Board denies demolition of former Bay Horse Café building

The City of Cincinnati Historic Conservation Board (HCB) has voted unanimously to support its staff recommendation to deny a certificate of appropriateness that would allow for the demolition of 625 Main Street, the building once occupied by the Bay Horse Café.

Ed Gabriel, a partner in the 625 Main Street LLC ownership group, told the board that his building has been subjected to damage caused by trucks entering and exiting Gano Street to make deliveries to the Aronoff Center for the Arts and various Sixth Street businesses.

The trucks were responsible for damage to the building's fire escape, which the Aronoff Center recently removed.

"It's been an ongoing issue," Gabriel said. "The problem is, my partner and I have considered maybe remodeling the first floor, and maybe putting some condos in the upper floors. It just doesn't make sense to put money in a building with the possibility of more damage."

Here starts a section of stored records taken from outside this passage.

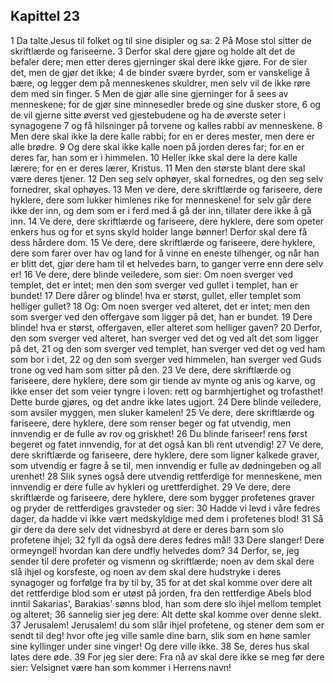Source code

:## Kapittel 23

1 Da talte Jesus til folket og til sine disipler og sa:
2 På Mose stol sitter de skriftlærde og fariseerne.
3 Derfor skal dere gjøre og holde alt det de befaler dere; men etter deres gjerninger skal dere ikke gjøre. For de sier det, men de gjør det ikke;
4 de binder svære byrder, som er vanskelige å bære, og legger dem på menneskenes skuldrer, men selv vil de ikke røre dem med sin finger.
5 Men de gjør alle sine gjerninger for å sees av menneskene; for de gjør sine minnesedler brede og sine dusker store,
6 og de vil gjerne sitte øverst ved gjestebudene og ha de øverste seter i synagogene
7 og få hilsninger på torvene og kalles rabbi av menneskene.
8 Men dere skal ikke la dere kalle rabbi; for en er deres mester, men dere er alle brødre.
9 Og dere skal ikke kalle noen på jorden deres far; for en er deres far, han som er i himmelen.
10 Heller ikke skal dere la dere kalle lærere; for en er deres lærer, Kristus.
11 Men den største blant dere skal være deres tjener.
12 Den seg selv ophøyer, skal fornedres, og den seg selv fornedrer, skal ophøyes.
13 Men ve dere, dere skriftlærde og fariseere, dere hyklere, dere som lukker himlenes rike for menneskene! for selv går dere ikke der inn, og dem som er i ferd med å gå der inn, tillater dere ikke å gå inn.
14 Ve dere, dere skriftlærde og fariseere, dere hyklere, dere som opeter enkers hus og for et syns skyld holder lange bønner! Derfor skal dere få dess hårdere dom.
15 Ve dere, dere skriftlærde og fariseere, dere hyklere, dere som farer over hav og land for å vinne en eneste tilhenger, og når han er blitt det, gjør dere ham til et helvedes barn, to ganger verre enn dere selv er!
16 Ve dere, dere blinde veiledere, som sier: Om noen sverger ved templet, det er intet; men den som sverger ved gullet i templet, han er bundet!
17 Dere dårer og blinde! hva er størst, gullet, eller templet som helliger gullet?
18 Og: Om noen sverger ved alteret, det er intet; men den som sverger ved den offergave som ligger på det, han er bundet.
19 Dere blinde! hva er størst, offergaven, eller alteret som helliger gaven?
20 Derfor, den som sverger ved alteret, han sverger ved det og ved alt det som ligger på det,
21 og den som sverger ved templet, han sverger ved det og ved ham som bor i det,
22 og den som sverger ved himmelen, han sverger ved Guds trone og ved ham som sitter på den.
23 Ve dere, dere skriftlærde og fariseere, dere hyklere, dere som gir tiende av mynte og anis og karve, og ikke enser det som veier tyngre i loven: rett og barmhjertighet og trofasthet! Dette burde gjøres, og det andre ikke lates ugjort.
24 Dere blinde veiledere, som avsiler myggen, men sluker kamelen!
25 Ve dere, dere skriftlærde og fariseere, dere hyklere, dere som renser beger og fat utvendig, men innvendig er de fulle av rov og griskhet!
26 Du blinde fariseer! rens først begeret og fatet innvendig, for at det også kan bli rent utvendig!
27 Ve dere, dere skriftlærde og fariseere, dere hyklere, dere som ligner kalkede graver, som utvendig er fagre å se til, men innvendig er fulle av dødningeben og all urenhet!
28 Slik synes også dere utvendig rettferdige for menneskene, men innvendig er dere fulle av hykleri og urettferdighet.
29 Ve dere, dere skriftlærde og fariseere, dere hyklere, dere som bygger profetenes graver og pryder de rettferdiges gravsteder og sier:
30 Hadde vi levd i våre fedres dager, da hadde vi ikke vært medskyldige med dem i profetenes blod!
31 Så gir dere da dere selv det vidnesbyrd at dere er deres barn som slo profetene ihjel;
32 fyll da også dere deres fedres mål!
33 Dere slanger! Dere ormeyngel! hvordan kan dere undfly helvedes dom?
34 Derfor, se, jeg sender til dere profeter og vismenn og skriftlærde; noen av dem skal dere slå ihjel og korsfeste, og noen av dem skal dere hudstryke i deres synagoger og forfølge fra by til by,
35 for at det skal komme over dere alt det rettferdige blod som er utøst på jorden, fra den rettferdige Abels blod inntil Sakarias', Barakias' sønns blod, han som dere slo ihjel mellom templet og alteret;
36 sannelig sier jeg dere: Alt dette skal komme over denne slekt.
37 Jerusalem! Jerusalem! du som slår ihjel profetene, og stener dem som er sendt til deg! hvor ofte jeg ville samle dine barn, slik som en høne samler sine kyllinger under sine vinger! Og dere ville ikke.
38 Se, deres hus skal lates dere øde.
39 For jeg sier dere: Fra nå av skal dere ikke se meg før dere sier: Velsignet være han som kommer i Herrens navn!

The building has been largely vacant since 2005, when the Bay Horse Café was shut down for operating without a liquor license and for a history of police calls, including one for a daytime shooting right outside its front door. A new tenant was moved in, but was evicted in 2007 for failure to pay rent.

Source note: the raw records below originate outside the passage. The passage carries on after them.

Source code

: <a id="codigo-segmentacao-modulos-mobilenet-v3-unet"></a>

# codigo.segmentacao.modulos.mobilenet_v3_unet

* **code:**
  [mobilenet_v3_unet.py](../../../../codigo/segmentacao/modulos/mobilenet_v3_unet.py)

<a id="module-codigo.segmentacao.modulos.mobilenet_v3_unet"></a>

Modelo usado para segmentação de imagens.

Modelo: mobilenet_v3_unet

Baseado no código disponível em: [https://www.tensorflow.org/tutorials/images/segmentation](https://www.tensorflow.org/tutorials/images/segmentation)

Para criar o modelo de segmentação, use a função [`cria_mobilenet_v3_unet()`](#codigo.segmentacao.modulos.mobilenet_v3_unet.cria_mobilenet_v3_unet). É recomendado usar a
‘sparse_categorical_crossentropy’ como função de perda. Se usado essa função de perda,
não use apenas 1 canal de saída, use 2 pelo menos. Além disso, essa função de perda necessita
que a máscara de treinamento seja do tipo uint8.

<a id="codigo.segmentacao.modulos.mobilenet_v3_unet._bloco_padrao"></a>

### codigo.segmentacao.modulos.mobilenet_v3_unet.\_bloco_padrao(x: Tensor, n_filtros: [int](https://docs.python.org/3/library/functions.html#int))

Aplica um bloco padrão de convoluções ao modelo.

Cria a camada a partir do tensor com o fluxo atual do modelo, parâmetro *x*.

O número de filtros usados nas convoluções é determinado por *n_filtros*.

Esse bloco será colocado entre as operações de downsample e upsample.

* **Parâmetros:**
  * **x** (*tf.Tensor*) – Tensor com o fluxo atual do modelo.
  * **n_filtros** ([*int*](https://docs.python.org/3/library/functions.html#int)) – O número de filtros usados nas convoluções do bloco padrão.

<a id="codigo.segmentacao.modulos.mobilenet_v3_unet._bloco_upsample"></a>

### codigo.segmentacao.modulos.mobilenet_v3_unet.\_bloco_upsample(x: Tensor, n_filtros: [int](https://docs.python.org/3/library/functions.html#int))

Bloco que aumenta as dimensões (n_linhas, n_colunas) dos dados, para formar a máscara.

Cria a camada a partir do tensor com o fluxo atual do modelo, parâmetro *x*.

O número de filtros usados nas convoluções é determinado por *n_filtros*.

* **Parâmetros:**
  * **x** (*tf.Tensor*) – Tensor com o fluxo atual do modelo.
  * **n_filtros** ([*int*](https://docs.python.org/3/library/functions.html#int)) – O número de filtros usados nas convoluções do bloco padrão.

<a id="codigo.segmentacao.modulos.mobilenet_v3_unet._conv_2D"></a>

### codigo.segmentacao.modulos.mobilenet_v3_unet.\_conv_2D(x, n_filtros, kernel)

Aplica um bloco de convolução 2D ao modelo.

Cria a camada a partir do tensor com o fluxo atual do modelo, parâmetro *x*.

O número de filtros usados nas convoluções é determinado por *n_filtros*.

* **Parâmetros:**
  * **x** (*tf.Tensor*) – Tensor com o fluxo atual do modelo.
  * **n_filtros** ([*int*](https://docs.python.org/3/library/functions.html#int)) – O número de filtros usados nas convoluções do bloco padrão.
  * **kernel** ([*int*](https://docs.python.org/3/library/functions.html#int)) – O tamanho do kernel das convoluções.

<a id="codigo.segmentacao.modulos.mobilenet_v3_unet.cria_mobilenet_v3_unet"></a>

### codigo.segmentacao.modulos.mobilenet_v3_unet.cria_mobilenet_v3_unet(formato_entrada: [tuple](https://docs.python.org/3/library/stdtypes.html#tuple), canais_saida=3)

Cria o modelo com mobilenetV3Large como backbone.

Little interest has been shown in the building, Gabriel said, which has seen its asking price drop from $375,000 in 2007 to $214,000 today.

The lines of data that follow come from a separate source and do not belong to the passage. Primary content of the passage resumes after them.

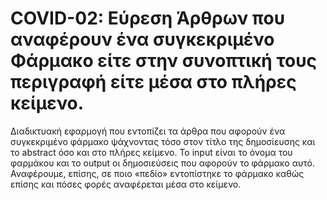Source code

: # COVID-02:  Εύρεση Άρθρων που αναφέρουν ένα συγκεκριμένο Φάρμακο είτε στην συνοπτική τους περιγραφή είτε μέσα στο πλήρες κείμενο. 

Διαδικτυακή εφαρμογή που εντοπίζει τα άρθρα που αφορούν ένα συγκεκριμένο φάρμακο ψάχνοντας τόσο στον τίτλο της δημοσίευσης και το abstract όσο και στο πλήρες κείμενο. Το input είναι το όνομα του φαρμάκου και το output οι δημοσιεύσεις που αφορούν το φάρμακο αυτό. Αναφέρουμε, επίσης, σε ποιο «πεδίο» εντοπίστηκε το φάρμακο καθώς επίσης και πόσες φορές αναφέρεται μέσα στο κείμενο.
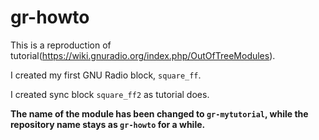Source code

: # gr-howto

This is a reproduction of tutorial(https://wiki.gnuradio.org/index.php/OutOfTreeModules).

I created my first GNU Radio block, `square_ff`.

I created sync block `square_ff2` as tutorial does.

**The name of the module has been changed to `gr-mytutorial`, while the repository name stays as `gr-howto` for a while.**

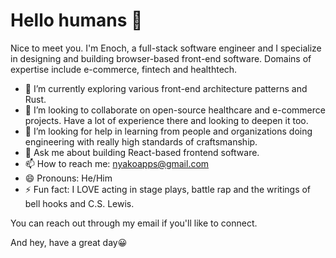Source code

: # Hello humans 👋
Nice to meet you. I'm Enoch, a full-stack software engineer and I specialize in designing and building browser-based front-end software. Domains of expertise include e-commerce, fintech and healthtech. 

- 🌱 I’m currently exploring various front-end architecture patterns and Rust.
- 👯 I’m looking to collaborate on open-source healthcare and e-commerce projects. Have a lot of experience there and looking to deepen it too.
- 🤔 I’m looking for help in learning from people and organizations doing engineering with really high standards of craftsmanship. 
- 💬 Ask me about building React-based frontend software.
- 📫 How to reach me: nyakoapps@gmail.com
- 😄 Pronouns: He/Him
- ⚡ Fun fact: I LOVE acting in stage plays, battle rap and the writings of bell hooks and C.S. Lewis. 

You can reach out through my email if you'll like to connect. 

And hey, have a great day😀

<!--
**enochN/enochN** is a ✨ _special_ ✨ repository because its `README.md` (this file) appears on your GitHub profile.

Here are some ideas to get you started:

- 🔭 I’m currently working on ...
- 🌱 I’m currently learning ...
- 👯 I’m looking to collaborate on ...
- 🤔 I’m looking for help with ...
- 💬 Ask me about ...
- 📫 How to reach me: ...
- 😄 Pronouns: ...
- ⚡ Fun fact: ...
-->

The loss of the fire escapes means that the upper floors must be left vacant, making its sale more difficult.

"Basically, there is no economic value in this building," Gabriel said. "Its use is very limited. I'm apparently not the only one who doesn't see any value in it."

625 Main Street LLC has owned the building since 2002, when it purchased the property for $234,000. The bar subsidized the rental units, which were not profitable.

Gabriel admitted that the condition of the building hasn't changed much since its purchase. The property has been cited twice for cracked masonry and broken window lintels.

"We've basically lost about $300,000 so far," Gabriel said.

Gabriel said that a ten-space surface parking lot would replace the building, generating $200,000 a year.

"It seems to me that maybe the reason the other [Ft. Washington Condominiums] building's not being hit is because yours looks so bad and hasn't been maintained," said HCB member Ken Jones. "I have a hard time believing the argument. If, as you said, you could make a living with just the bar, then why can't someone else do that?"

And Jeffery Waite, who owns 639 Main Street, testified that seven buildings on the block – including his – have been renovated, with their 23 apartments enjoying full occupancy.

"I think we have a really clear case here of why we have historic conservation laws," said Paul Muller, executive director of the Cincinnati Preservation Association. "There's a new climate Downtown where these buildings are being given new economic life."

625 Main Street LLC may still appeal the HCB decision before the Board of Zoning Appeals.